アメリカ古気候学者ら、中新世における地球の気候と大気中CO2濃度の相関性は低いとの研究結果を報告
発表日:2012.06.06
アメリカの古気候学者らは、地球の気候と大気中CO2濃度との相関性は、中新世(1200万年から500万年前)では低く、その後高まったとする研究結果を発表した。研究チームは、堆積物コアから採取したプランクトンの化石によって、中新世後期の太平洋の海面温度の再現に成功。これによると、当時の北太平洋の水温は現在より高いにもかかわらず、大気中CO2濃度は、産業革命以前の値に近い、低い状態だったことがわかった。

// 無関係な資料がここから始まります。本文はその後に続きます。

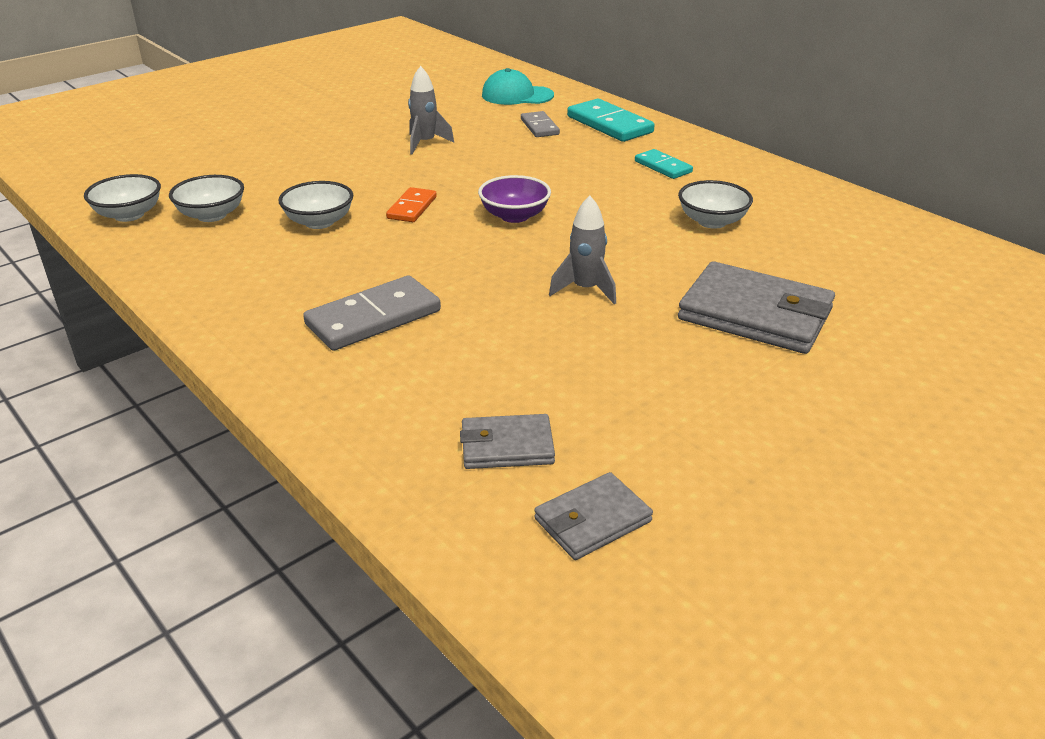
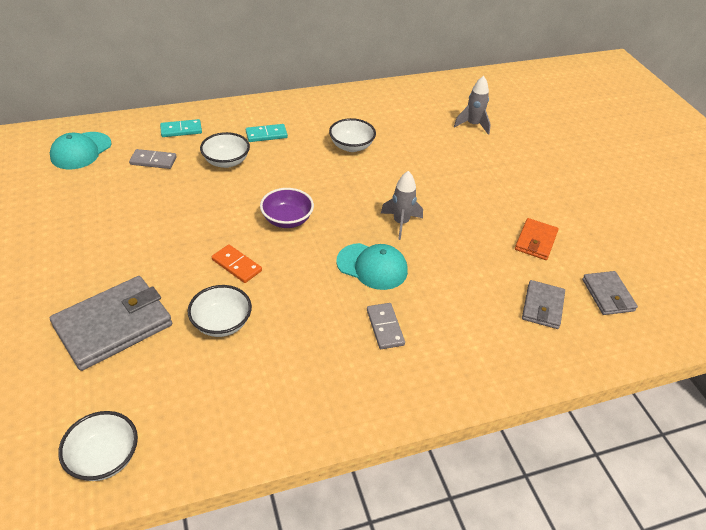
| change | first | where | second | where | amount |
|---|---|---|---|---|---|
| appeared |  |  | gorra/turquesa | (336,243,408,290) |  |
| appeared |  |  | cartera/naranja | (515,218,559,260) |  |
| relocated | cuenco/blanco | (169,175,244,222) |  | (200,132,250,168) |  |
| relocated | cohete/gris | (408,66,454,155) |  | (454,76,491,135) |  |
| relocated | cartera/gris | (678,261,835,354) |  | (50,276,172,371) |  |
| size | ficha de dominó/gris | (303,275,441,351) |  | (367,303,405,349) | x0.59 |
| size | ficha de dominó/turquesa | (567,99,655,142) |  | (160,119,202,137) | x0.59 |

研究者らによると、当時は海洋循環パターンが現在と異なり、水温躍層(水温が急に変化する深さ)が現在より深く、大気中の水蒸気などが温暖な気候の維持に寄与していた可能性があるという。そして、鮮新世(500万年前)初期までに、世界の水系や大陸がほぼ現在の位置に移動し、これにより海洋循環のパターンも変化し、寒冷化や水温躍層の上昇、北半球の氷床の拡大などが起きたという。研究チームは、今回の研究によって、海洋循環の重要性とともに、今後の気候予測における古気候の活用に関して理解が深まったとしている。